*** Text passage ***

And you are so young.
Léa: Yes I am, the majority of people think that gynaecological cancers only happens to women who are post-menopause but it doesn't. Gynaecological cancers can happen to women who are pre-menopausal and there should be a gynaecological check up every year. I don't understand why in the UK we can't have a gynaecological check up every year. It's something I'm so angry with. So many people do not know that their vulva is not their vagina so they will go to the doctor and say my vagina is hurting when they mean their vulva. So then the doctor is not going to check the vulva. You don't say my eye is hurting when you mean your nose... and people are being misdiagnosed like that. Not knowing your anatomy is dangerous."
Serena: So you say you don't understand "why in the UK". Do you think this is a cultural thing?
Léa: Yes you're probably right there is probably a cultural aspect to it. In France we have a gynaecology check up once per year.
Serena: So when did this all start for you?
Léa: For me I was in Germany at the time. I was having pain in my lower belly but I could never really explain where the pain was. I was experiencing pain during intercourse and I was bleeding in-between my periods. I went to a doctor in Luxembourg to get checked who said that I was young and healthy and 'everything is nice and pink in there' (I guess she was talking about my cervix). But the pain continued and the bleeding between my periods continued. I was bloated but I thought it was because I wasn't eating well enough, or maybe I was eating too much gluten and because I was dancing intensely for 2 years I thought it was all linked. And then I came back to the UK and I go to the doctor, who sends me for an ultrasound.
Serena: What are the results of the ultrasound?
Léa: I get the results back and there is a 4.7cm mass on my left ovary.

***

▶ _Required work_:
Write what comes next in the interview about Léa's experience with gynecological cancer, picking up after her account of the ultrasound results. The data that follows can be ignored for this work.

*** Extracted entries ***

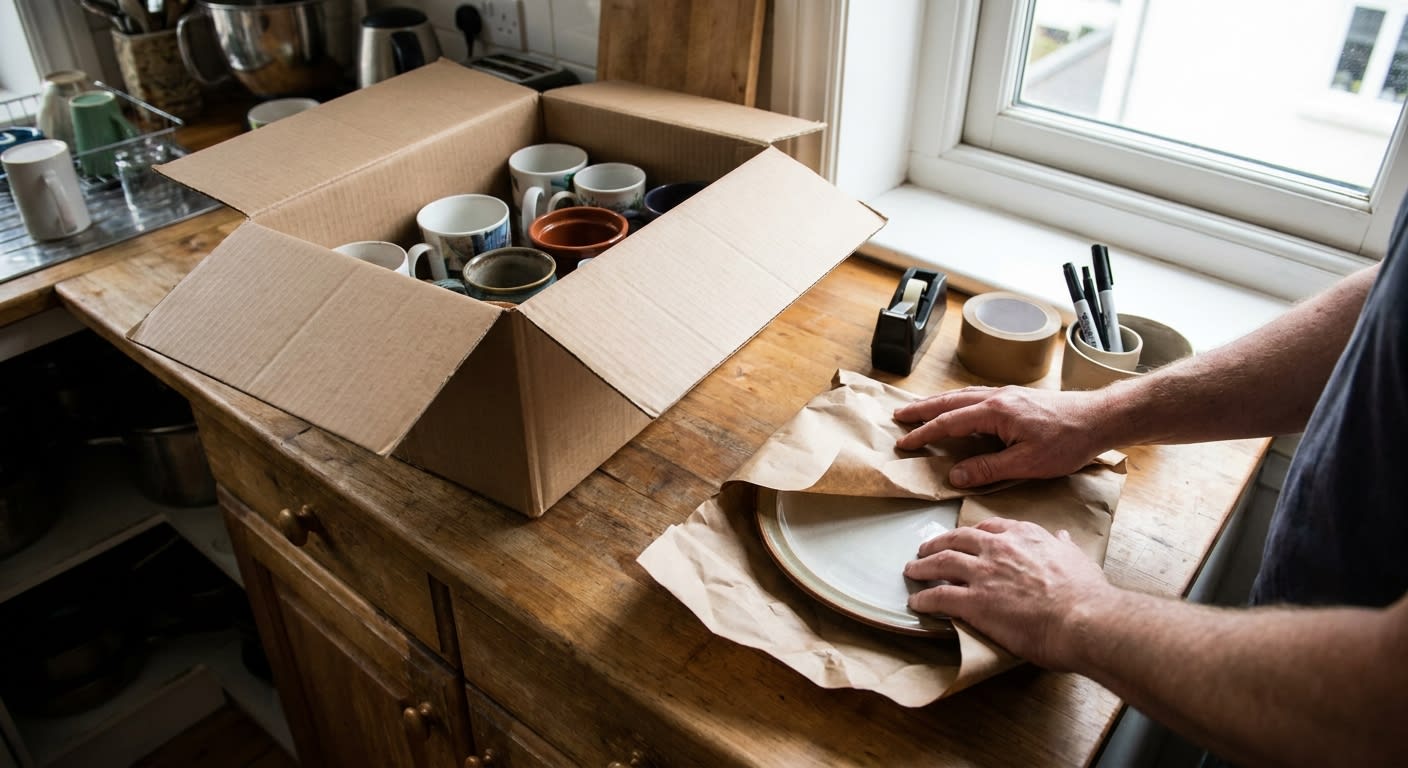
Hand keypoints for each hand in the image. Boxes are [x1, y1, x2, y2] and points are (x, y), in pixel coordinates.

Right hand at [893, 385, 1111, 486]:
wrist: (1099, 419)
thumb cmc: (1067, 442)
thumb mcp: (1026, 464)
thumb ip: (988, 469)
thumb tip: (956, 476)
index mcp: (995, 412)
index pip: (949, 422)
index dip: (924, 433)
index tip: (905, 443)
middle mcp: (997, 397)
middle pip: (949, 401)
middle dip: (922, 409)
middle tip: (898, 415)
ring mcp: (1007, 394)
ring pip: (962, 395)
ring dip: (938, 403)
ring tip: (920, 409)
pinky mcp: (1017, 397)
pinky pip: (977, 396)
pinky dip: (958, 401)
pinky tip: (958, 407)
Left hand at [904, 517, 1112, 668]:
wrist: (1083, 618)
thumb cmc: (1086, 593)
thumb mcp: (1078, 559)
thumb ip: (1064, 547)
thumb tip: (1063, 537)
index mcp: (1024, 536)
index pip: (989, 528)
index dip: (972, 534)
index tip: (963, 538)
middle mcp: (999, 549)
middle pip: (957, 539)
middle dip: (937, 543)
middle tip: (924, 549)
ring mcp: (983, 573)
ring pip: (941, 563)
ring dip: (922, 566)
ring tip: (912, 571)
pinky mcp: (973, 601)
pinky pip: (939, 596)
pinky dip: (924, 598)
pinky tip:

***

▶ _Answer to the exercise_:
There is a very long process for Léa to get her results. Her ultrasound appointment had to be pushed to another date and the results took a month to come back. A same day blood test result took 2 days to arrive which was already a long wait as it was booked for 6 months after her ultrasound appointment. It's because of this that Léa flew back to Luxembourg to get the opinion of 2 doctors and an MRI. Should this tumour be malignant it could put Léa at Stage 3. The CA-125 blood tests came back clear (it would later turn out that the blood tests did not correlate to the type of tumour that Léa had) but regardless, Léa needed to have the tumour removed as it couldn't stay in the body, so she was scheduled herself for surgery 3 months later where they would remove the tumour. Léa's mother worked at the hospital where Léa was being treated in Luxembourg, so with a sense of trust and serenity in this fact, and with the UK health system taking so long between appointments and delivering test results, she decided to continue with treatment in Luxembourg.
Léa: The doctor said that they would only need to take the tumour but when I came around, I asked if they got it and he said they had to take the ovary because the tumour was stuck to the organ.
Serena: How was that for you?
Léa: The first thing for me was the mutilation I experienced. I didn't know yet it was cancer but having an organ taken (like your uterus or an ovary)... I never knew that those organs were so emotionally charged. I never felt violated because I trusted him so much, I trusted my doctor, I took my body and I gave it to him for this operation, but I felt mutilated, I felt my femininity had been mutilated. I had huge scars and I had lost so much weight.
Léa's cancer was so rare and specific her tumour had to be sent to Paris. The results are given to her but not by her doctor. She sits in front of a stranger who delivers to Léa and her mother, the news that the tumour is malignant.